В Ялте они и венчались, так как тогда она была уже беременной, а в декабре поехали в Петербург, где и родился Ваня…
Медленным своим шагом, который местные остряки прозвали «мертвым», Алексей Фомич двигался по аллейкам сада, и странно было ему самому наблюдать работу своего воображения, которое почему-то не захотело теперь отходить от купе вагона второго класса, в котором сидел он один… Вдруг отворяется дверь этого купе, и в его пустынность, в его анахоретство входит девушка в коричневом платье с черным передником и говорит улыбаясь: «К вам сюда можно?» — и он тоже улыбался ей в ответ и говорил, делая широкий пригласительный жест: «Отчего же нельзя?.. Входите, располагайтесь!»
«Была ли сделана тогда мною ошибка?» — думал он теперь, но, сколько ни думал, не находил ошибки.
Тогда он не был старик, как теперь; тогда он был еще молод; перед ним только еще открывалась широко жизнь, и входила в его купе та, с которой предстояло ему долго потом идти одной дорогой, как бы ухабиста она ни была.
Он никогда и раньше не приходил к мысли, что совершил ошибку, связав тогда судьбу свою с Варей, как не роптал в глубине души и на то, что в его купе вошла курсистка Надя, но… конечно, и в первом случае и во втором могли бы войти и другие…

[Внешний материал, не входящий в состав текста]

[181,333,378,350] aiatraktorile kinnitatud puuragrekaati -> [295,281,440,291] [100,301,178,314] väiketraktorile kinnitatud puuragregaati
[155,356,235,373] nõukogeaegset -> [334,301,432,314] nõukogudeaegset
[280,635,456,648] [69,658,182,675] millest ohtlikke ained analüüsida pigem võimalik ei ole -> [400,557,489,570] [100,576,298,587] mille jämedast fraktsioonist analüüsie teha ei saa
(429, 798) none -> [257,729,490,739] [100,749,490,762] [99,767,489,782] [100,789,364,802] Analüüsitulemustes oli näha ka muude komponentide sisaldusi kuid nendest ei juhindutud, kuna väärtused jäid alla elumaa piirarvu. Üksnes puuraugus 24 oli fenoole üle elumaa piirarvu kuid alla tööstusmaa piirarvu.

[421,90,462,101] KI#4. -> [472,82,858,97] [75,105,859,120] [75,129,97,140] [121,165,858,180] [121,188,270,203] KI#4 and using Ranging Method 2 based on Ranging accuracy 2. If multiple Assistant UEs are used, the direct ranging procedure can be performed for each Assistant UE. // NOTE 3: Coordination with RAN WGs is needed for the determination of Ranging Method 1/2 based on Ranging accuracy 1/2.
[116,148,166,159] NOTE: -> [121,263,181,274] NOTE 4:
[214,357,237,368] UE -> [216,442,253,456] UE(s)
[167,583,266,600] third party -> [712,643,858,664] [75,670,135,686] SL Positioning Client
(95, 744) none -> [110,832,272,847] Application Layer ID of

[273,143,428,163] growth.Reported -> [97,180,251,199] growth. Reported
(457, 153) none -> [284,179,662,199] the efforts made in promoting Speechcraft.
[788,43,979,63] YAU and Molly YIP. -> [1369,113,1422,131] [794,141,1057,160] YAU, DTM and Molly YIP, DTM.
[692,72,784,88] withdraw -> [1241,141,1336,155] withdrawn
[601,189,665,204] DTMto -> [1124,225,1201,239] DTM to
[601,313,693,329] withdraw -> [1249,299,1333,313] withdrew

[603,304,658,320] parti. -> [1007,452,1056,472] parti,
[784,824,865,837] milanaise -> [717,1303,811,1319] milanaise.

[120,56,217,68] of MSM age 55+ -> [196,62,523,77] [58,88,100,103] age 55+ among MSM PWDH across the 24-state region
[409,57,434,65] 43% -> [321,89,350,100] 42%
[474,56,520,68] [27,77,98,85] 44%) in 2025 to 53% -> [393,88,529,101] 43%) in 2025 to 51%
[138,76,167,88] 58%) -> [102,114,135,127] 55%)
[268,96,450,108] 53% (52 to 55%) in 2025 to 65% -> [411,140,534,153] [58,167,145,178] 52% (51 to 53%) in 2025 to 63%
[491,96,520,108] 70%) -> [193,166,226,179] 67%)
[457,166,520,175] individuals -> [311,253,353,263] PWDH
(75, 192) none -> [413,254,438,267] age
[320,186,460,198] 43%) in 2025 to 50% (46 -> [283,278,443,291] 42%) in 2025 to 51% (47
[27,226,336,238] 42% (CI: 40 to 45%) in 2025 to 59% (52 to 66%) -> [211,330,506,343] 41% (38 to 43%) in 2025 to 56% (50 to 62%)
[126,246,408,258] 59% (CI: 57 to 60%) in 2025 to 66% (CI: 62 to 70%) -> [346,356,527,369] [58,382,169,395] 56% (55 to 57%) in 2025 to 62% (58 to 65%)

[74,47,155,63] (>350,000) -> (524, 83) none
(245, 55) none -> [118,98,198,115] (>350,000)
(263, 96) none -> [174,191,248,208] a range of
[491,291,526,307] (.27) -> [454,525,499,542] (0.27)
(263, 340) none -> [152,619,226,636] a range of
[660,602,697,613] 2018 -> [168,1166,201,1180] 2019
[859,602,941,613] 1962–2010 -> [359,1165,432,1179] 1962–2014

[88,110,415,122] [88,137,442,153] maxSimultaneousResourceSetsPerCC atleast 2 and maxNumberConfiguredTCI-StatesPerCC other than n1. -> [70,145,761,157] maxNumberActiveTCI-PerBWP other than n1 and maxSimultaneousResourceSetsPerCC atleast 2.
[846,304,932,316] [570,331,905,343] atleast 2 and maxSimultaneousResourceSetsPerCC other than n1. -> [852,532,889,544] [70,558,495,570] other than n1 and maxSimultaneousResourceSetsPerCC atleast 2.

И вот теперь, когда он был один в своей мастерской, к которой причислял и сад этот, он сузил игрою воображения мастерскую до тесных размеров вагонного купе, он отбросил самого себя лет на тридцать назад; он смотрел в причудливый переплет оголенных сучьев и веток, — не видя его, однако, так как с чрезвычайной яркостью отворялась перед ним дверь купе, входила новая для него с сиянием юных одаряющих глаз и спрашивала певуче: «Можно ли в этой пристани стать на якорь?» — и он делал свой широкий пригласительный жест и говорил улыбаясь: «Пожалуйте! Бросайте якорь!»